Savaş süresince Nazlı ile birlikte yaşamaya gelen yeğenleri Zeynep ve Ayşe, çetelerin, asker kaçakçılarının, padişah yanlısı Muhtar ve onun kötü niyetli oğlunun kıskacında hayatta kalmaya çalışırken aynı zamanda birbirinden güçlü ve etkileyici aşklarıyla farklı serüvenler yaşayacak, kimi zaman dayanışıp kimi zaman çatışacaklar.



Savaşın bitiminden sonra Cemal Ankara'da görev almak yerine, Anadolu'da kalmayı tarcih eder. Savaşın yaralarının sarılacağı bir döneme girilmiştir.

Cemal'in Nazlı'nın yaşadığı bölgede görev alır. Nazlı ölen nişanlısının ailesinin tüm ısrarlarına rağmen kendi çiftliğini eski günlerine döndürmeye çalışır. Cemal ise kendi bölüğünde çatışırken ölen Nazlı'nın nişanlısı Ahmet'in hatırası yüzünden Nazlı'ya aşkını itiraf edememektedir.




8.Bölüm basın özeti

Kaçamayacağını anlayan Hristo çiftliğe döner ve çocukluk arkadaşı Türk askeri Nevzat'a bir yannalı subay olarak teslim olur.

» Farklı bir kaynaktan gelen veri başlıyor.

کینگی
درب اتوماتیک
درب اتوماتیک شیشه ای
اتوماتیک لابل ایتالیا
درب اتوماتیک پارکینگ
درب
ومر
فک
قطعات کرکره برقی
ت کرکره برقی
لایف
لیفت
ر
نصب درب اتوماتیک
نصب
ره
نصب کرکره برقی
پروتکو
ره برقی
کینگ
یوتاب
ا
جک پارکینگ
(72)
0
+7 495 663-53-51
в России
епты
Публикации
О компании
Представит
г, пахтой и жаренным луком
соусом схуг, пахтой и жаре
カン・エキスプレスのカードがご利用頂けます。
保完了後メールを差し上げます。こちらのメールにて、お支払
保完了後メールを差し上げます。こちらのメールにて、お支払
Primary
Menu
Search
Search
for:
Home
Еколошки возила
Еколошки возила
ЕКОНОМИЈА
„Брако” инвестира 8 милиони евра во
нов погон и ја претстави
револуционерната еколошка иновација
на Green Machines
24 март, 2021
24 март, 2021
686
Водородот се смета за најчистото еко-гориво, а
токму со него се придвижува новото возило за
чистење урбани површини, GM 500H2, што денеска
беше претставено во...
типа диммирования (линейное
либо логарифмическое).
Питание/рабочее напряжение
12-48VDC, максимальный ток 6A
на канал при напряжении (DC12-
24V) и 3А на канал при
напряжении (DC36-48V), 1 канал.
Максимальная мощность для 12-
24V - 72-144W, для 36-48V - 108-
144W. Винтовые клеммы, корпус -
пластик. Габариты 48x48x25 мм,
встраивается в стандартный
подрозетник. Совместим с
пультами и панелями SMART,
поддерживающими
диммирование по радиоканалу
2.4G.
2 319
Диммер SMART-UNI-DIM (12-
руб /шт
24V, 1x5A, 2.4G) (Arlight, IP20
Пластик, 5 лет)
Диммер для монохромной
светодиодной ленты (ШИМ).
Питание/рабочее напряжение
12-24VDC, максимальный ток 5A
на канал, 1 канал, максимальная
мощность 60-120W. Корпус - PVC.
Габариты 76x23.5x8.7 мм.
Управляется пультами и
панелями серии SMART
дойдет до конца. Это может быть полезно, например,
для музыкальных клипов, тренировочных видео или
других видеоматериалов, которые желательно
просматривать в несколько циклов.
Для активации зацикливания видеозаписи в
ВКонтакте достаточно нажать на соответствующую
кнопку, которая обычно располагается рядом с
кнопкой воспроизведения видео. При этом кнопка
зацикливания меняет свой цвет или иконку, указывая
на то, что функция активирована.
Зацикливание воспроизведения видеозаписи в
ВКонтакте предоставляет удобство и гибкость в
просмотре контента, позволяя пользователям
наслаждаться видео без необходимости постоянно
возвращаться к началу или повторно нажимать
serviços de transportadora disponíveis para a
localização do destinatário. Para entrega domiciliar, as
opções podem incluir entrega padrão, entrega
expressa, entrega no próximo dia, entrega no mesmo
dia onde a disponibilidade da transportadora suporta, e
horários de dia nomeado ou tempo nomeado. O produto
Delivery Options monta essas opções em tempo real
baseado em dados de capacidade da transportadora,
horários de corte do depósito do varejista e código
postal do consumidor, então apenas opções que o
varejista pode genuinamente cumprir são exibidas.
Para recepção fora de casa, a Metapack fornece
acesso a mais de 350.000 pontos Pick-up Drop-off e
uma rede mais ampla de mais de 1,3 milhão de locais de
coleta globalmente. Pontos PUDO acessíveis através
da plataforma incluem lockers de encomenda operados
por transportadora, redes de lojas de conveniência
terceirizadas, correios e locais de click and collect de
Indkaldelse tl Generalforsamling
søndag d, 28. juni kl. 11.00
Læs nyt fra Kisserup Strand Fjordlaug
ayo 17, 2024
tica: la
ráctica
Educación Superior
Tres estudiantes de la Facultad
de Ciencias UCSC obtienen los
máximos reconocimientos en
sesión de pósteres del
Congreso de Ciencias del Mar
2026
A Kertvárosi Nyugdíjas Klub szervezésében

Cemal Nazlı'yı Ankara Hükümetine destek veren babasına hiç de layık bir evlat olmadığını söyler. İstiklal mahkemesi kasabaya gelir. Yüzlerce suçlu yargılanacaktır. Nevzat arkadaşının yakalanışından sonra Cemal'den köyüne gitmek üzere izin ister, bir süre sonra köye Ayşe gelir ve Nevzat'ın arkadaşı için yapabileceklerinin bitmediği konusunda ikna eder. Bu sırada Yunus kundaklama yapan Yunanlıları kasabaya getirir ancak ölüleri soyduklarında onların sünnetli olduğunu görür. Nazlı Cemal'le konuşmayı dener. Cemal sonunda büyük bir ikilem içinde kaldığını söyler ona ya Nazlı'nın bir Yunan askerini sakladığını mahkemeye söyleyerek onun idamla yargılamasına neden olacaktır, ya da askeri kimliğini bir yana bırakıp Nazlı'nın adını mahkemede geçirmeyecektir.